I think there is considerable wishful thinking on this thread. There are a number of quotes from the BPS school showing they knew that the recommended therapeutic interventions were not very effective, and that any positive effects were transient, prior to PACE.
When the long-term follow-up showed patients in different arms of the study were indistinguishable, word from Oxford was that either the mere influence of the BPS school on the NHS meant that all were being treated effectively, or that the condition would go away without treatment. The idea seems to be that all you have to do is keep patients occupied for a while, without actually doing anything, and they will recover. The therapy is simply a way for the U.K. government to say it is doing something while waiting for patients to get better on their own. Making the patients responsible for treatment outcomes saves expenditures.
Patients driven to suicide are "obviously" crazy, which means you should put psychiatrists in charge of them, and ignore whatever the patient says. This is another means of shifting responsibility, so that doctors are responsible for things that go right, while patients are responsible for whatever goes wrong.

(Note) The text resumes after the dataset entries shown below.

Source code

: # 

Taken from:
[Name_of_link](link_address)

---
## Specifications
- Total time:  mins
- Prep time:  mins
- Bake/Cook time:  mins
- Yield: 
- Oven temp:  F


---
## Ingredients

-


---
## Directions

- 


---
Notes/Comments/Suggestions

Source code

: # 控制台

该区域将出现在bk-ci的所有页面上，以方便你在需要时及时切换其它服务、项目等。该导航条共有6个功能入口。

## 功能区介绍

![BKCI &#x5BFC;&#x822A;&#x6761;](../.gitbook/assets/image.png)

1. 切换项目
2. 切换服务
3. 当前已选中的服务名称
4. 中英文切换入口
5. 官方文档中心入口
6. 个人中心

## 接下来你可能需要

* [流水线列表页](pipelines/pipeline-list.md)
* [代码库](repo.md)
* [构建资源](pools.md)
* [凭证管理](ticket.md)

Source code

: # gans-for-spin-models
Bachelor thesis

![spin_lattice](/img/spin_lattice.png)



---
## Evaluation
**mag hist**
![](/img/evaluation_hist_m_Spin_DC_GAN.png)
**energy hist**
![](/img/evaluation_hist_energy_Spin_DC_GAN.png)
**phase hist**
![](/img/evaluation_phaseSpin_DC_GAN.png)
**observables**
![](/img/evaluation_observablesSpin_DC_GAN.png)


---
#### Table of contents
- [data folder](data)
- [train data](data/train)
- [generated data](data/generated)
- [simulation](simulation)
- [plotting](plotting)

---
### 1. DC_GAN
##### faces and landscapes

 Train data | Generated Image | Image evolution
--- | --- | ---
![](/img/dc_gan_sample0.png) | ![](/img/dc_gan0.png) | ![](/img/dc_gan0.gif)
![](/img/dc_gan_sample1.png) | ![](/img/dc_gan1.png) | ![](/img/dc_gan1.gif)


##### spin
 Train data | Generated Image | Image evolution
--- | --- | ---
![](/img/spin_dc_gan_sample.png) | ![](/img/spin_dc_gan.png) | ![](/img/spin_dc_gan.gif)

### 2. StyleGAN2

The real problem with these interventions comes from harms, which PACE pretty well avoided seeing at all. They dropped actimeter readings which might have shown patients displacing activity to participate in treatment, making it impossible to tell if total activity went up or down.
The oversight in the 6-minute walk test, allowing those who didn't feel like walking to decline the test, would also tend to exclude anyone made worse by treatment. Redefining adverse events, and serious adverse events, likewise made it harder to detect those who became worse. The discussion on harms doesn't even mention rates of hospitalization, since the authors were certain this could not have been caused by anything they did or did not do.
Without evidence of harms there is a strong tendency among politicians to claim that a cheap tacit policy of "benign neglect" is really the most effective thing available. ("See, we are doing something.") The whole subject of harms is being handled like a criminal defense aiming at the Scottish verdict of "not proven".
I don't expect a real change in U.K. policy until work elsewhere shows patients actually recovering in objectively measurable ways.